Au surplus, religieuse ou autre, la démocratie n’a jamais connu dans les combats cette fausse sensibilité qui se fait un point d’honneur de ménager ses adversaires. Quand elle les tient, elle les achève ; et, depuis Etienne Marcel jusqu’à la commune de 1871, ses procédés n’ont guère varié. L’histoire nous la montre couvant lentement, pendant des années, ses haines, dévorant ses envies, rongeant son frein, pour éclater un jour en sauvages représailles. On a vu des souverains absolus renoncer d’eux-mêmes à leur toute-puissance et pardonner à leurs assassins ; où la foule gouverne, il n’y a pas d’exemple qu’elle ait supporté la contradiction et respecté la liberté ; si repue qu’elle soit, elle n’est jamais rassasiée : Lassata, non satiata.

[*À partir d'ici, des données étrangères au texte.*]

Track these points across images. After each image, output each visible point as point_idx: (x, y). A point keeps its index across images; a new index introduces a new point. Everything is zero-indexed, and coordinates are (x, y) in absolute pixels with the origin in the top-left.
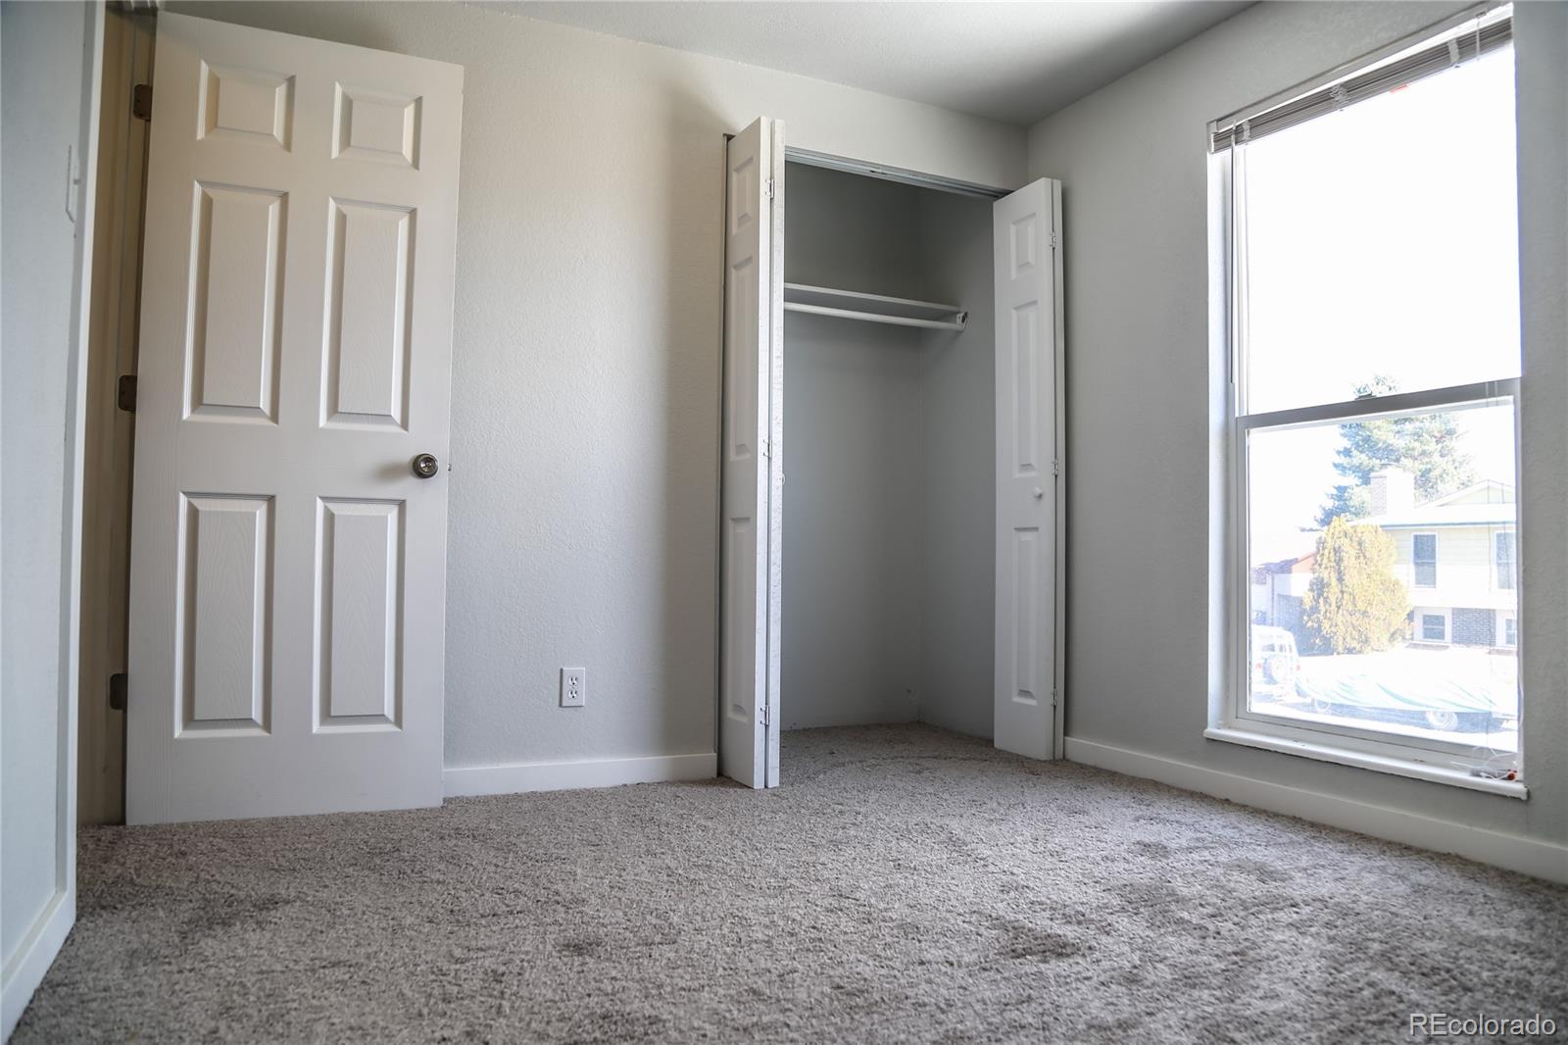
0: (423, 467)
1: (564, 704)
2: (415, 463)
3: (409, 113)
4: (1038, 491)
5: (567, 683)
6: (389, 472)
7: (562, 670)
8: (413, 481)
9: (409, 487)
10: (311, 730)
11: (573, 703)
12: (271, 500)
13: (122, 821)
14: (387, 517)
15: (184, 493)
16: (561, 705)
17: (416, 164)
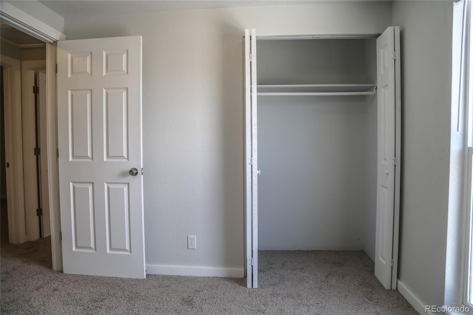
0: (133, 172)
1: (189, 248)
2: (130, 171)
3: (124, 56)
4: (386, 171)
5: (190, 241)
6: (123, 174)
7: (188, 236)
8: (131, 177)
9: (130, 179)
10: (107, 252)
11: (192, 247)
12: (93, 183)
13: (62, 272)
14: (124, 188)
15: (71, 182)
16: (188, 248)
17: (127, 73)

C’est pourquoi ceux-là se trompent étrangement qui espèrent encore que le régime actuel pourra mettre un terme à ses entreprises. Un homme d’état, agissant au nom et pour le compte d’un gouvernement fort, assuré de son lendemain, peut bien ouvrir ou fermer à son heure et à son gré l’ère des conflits religieux ; une république n’a pas cette ressource : une fois lancée dans le Culturkampf, il faut qu’elle en vive ou qu’elle en meure[1]. La nôtre s’est condamnée d’elle-même à ces travaux forcés quand rien ne l’y contraignait ; il faut qu’elle fasse jusqu’au bout sa peine, et elle la fera. D’un autre côté, comment croire à la possibilité d’une détente et comment prêcher la résignation, l’apaisement aux conservateurs ? On peut cesser de lutter pour ses intérêts ; on ne renonce pas à défendre ses croyances et ses enfans. C’est un devoir pour tout bon citoyen, quand la patrie est en danger, de courir à l’ennemi ; c’en est un non moins étroit de protéger contre les barbares du dedans

  1. Je ne pensais pas, quand j’écrivais ces lignes il y a quelques semaines, que les événemens de Chateauvillain me donneraient si vite raison.